# [TO DO]
Output the data that follows exactly, line for line.

Stored data entries
================================
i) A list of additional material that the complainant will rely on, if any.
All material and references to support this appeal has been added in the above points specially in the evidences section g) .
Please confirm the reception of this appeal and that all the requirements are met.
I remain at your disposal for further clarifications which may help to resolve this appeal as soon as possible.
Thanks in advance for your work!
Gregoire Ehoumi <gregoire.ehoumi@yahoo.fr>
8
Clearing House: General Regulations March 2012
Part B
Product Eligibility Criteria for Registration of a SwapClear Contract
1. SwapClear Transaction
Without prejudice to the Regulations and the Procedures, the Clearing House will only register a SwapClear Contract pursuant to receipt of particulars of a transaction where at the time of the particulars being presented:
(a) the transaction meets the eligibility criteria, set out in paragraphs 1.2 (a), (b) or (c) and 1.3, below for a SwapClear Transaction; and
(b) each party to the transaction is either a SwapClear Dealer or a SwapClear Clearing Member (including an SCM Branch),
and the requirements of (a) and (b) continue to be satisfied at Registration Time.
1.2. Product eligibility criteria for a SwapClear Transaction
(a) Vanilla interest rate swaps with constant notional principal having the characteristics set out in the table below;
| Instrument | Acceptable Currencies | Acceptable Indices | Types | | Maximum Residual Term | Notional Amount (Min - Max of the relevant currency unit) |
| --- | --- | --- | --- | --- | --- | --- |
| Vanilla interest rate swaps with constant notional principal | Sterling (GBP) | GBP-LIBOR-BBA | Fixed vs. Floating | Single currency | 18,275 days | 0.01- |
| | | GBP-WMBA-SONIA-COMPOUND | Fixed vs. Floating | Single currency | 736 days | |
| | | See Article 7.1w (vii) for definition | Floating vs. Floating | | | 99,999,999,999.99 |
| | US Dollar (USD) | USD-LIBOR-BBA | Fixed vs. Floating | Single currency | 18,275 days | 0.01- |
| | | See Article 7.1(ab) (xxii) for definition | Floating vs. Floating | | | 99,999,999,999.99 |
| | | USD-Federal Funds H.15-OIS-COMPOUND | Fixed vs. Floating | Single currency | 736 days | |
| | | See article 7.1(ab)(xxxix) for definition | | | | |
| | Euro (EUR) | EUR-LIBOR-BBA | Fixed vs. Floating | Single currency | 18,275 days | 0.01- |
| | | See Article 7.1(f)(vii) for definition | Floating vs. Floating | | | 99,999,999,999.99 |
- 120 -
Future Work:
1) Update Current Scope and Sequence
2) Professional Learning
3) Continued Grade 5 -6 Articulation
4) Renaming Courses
================================
# [TASK ANSWER]
i) A list of additional material that the complainant will rely on, if any.
All material and references to support this appeal has been added in the above points specially in the evidences section g) .
Please confirm the reception of this appeal and that all the requirements are met.
I remain at your disposal for further clarifications which may help to resolve this appeal as soon as possible.
Thanks in advance for your work!
Gregoire Ehoumi <gregoire.ehoumi@yahoo.fr>
8
Clearing House: General Regulations March 2012
Part B
Product Eligibility Criteria for Registration of a SwapClear Contract
1. SwapClear Transaction
Without prejudice to the Regulations and the Procedures, the Clearing House will only register a SwapClear Contract pursuant to receipt of particulars of a transaction where at the time of the particulars being presented:
(a) the transaction meets the eligibility criteria, set out in paragraphs 1.2 (a), (b) or (c) and 1.3, below for a SwapClear Transaction; and
(b) each party to the transaction is either a SwapClear Dealer or a SwapClear Clearing Member (including an SCM Branch),
and the requirements of (a) and (b) continue to be satisfied at Registration Time.
1.2. Product eligibility criteria for a SwapClear Transaction
(a) Vanilla interest rate swaps with constant notional principal having the characteristics set out in the table below;
| Instrument | Acceptable Currencies | Acceptable Indices | Types | | Maximum Residual Term | Notional Amount (Min - Max of the relevant currency unit) |
| --- | --- | --- | --- | --- | --- | --- |
| Vanilla interest rate swaps with constant notional principal | Sterling (GBP) | GBP-LIBOR-BBA | Fixed vs. Floating | Single currency | 18,275 days | 0.01- |
| | | GBP-WMBA-SONIA-COMPOUND | Fixed vs. Floating | Single currency | 736 days | |
| | | See Article 7.1w (vii) for definition | Floating vs. Floating | | | 99,999,999,999.99 |
| | US Dollar (USD) | USD-LIBOR-BBA | Fixed vs. Floating | Single currency | 18,275 days | 0.01- |
| | | See Article 7.1(ab) (xxii) for definition | Floating vs. Floating | | | 99,999,999,999.99 |
| | | USD-Federal Funds H.15-OIS-COMPOUND | Fixed vs. Floating | Single currency | 736 days | |
| | | See article 7.1(ab)(xxxix) for definition | | | | |
| | Euro (EUR) | EUR-LIBOR-BBA | Fixed vs. Floating | Single currency | 18,275 days | 0.01- |
| | | See Article 7.1(f)(vii) for definition | Floating vs. Floating | | | 99,999,999,999.99 |
- 120 -
Future Work:
1) Update Current Scope and Sequence
2) Professional Learning
3) Continued Grade 5 -6 Articulation
4) Renaming Courses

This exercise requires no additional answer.